Ms. Mohammed said the Programme of Action “has never been more relevant” in the current era of urbanization, increased migration, and rising population.

“We urgently need to mobilize political and financial momentum to advance the ICPD agenda, particularly around harnessing the demographic dividend, reducing preventable maternal and child mortality and the unmet need for family planning, and eliminating violence and harmful practices against women and girls,” she said.

Rights experts highlight fundamentalist opposition

Twenty-four independent UN human rights experts are also pressing countries to reaffirm their commitments and “fulfil the ambitious commitments” made in Cairo.

“The push back against women’s rights from religious fundamentalists and political conservatives that oppose women’s rights are particularly acute in the area of sexual and reproductive health and rights,” they said in a statement.

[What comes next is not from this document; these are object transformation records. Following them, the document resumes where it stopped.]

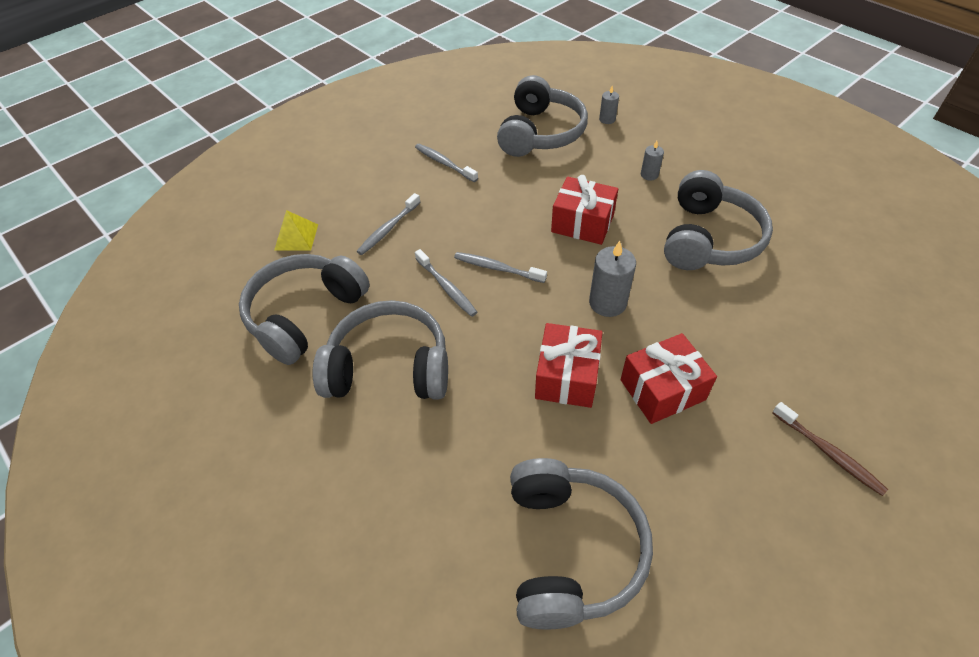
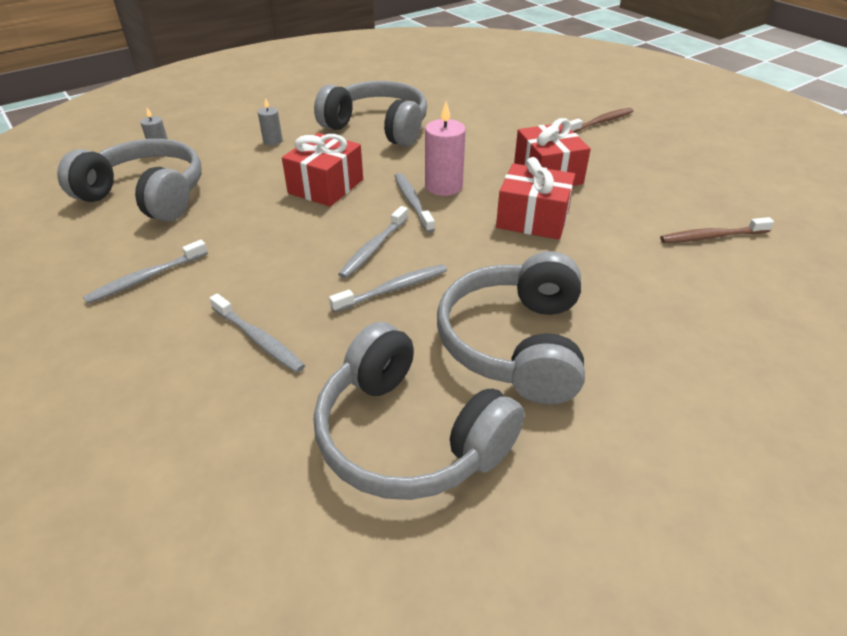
camera: 85 degrees left, 10 degrees down
yellow pyramid [274,210,318,250] -> none
grey headphones [510,458,653,629] -> brown toothbrush [660,217,774,243]
grey candle [589,241,636,317] -> pink candle [425,102,466,196]
none -> grey toothbrush [395,173,435,233]

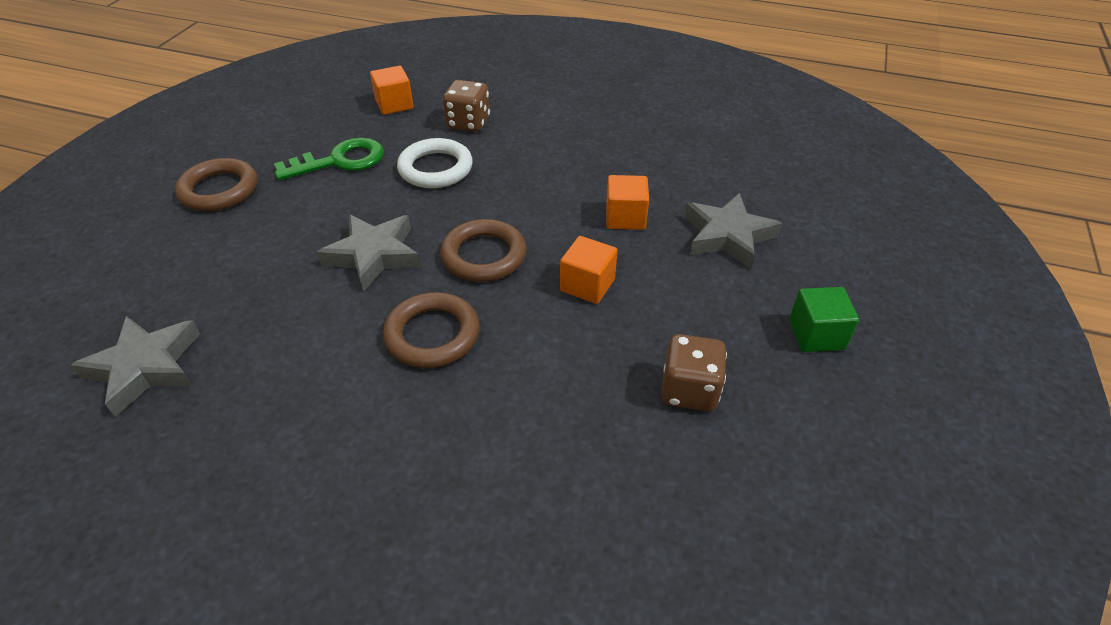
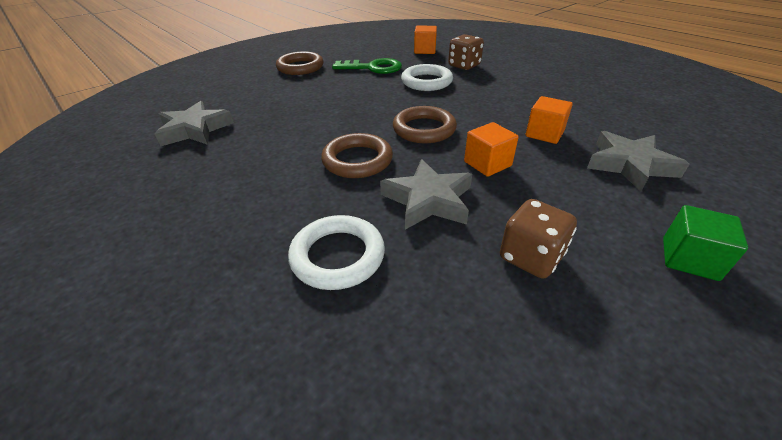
camera: 30 degrees right, 5 degrees down
grey star [317,215,420,292] -> grey star moved to [380,159,472,230]
none -> white ring [288,215,385,290]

“Despite States’ clear human rights obligations in these areas, the strong opposition discourse seeks to retreat from the ambitions of the ICPD agenda, challenging women’s right to equality and relegating a woman’s role to only the family and procreation”.

Women’s empowerment central to sustainable development

Four years ago, world leaders meeting at the UN adopted the Sustainable Development Goals (SDGs) to create a more equitable and just world by 2030.

This will only be possible when the promise made to millions of women and girls 25 years ago is fulfilled, according to Ms. Mohammed.

“So, as we enter a Decade of Action for the delivery of the SDGs, let us seize this opportunity to build momentum and firmly integrate gender equality, women’s empowerment and women’s rights at the heart of our efforts to implement the 2030 Agenda,” she said.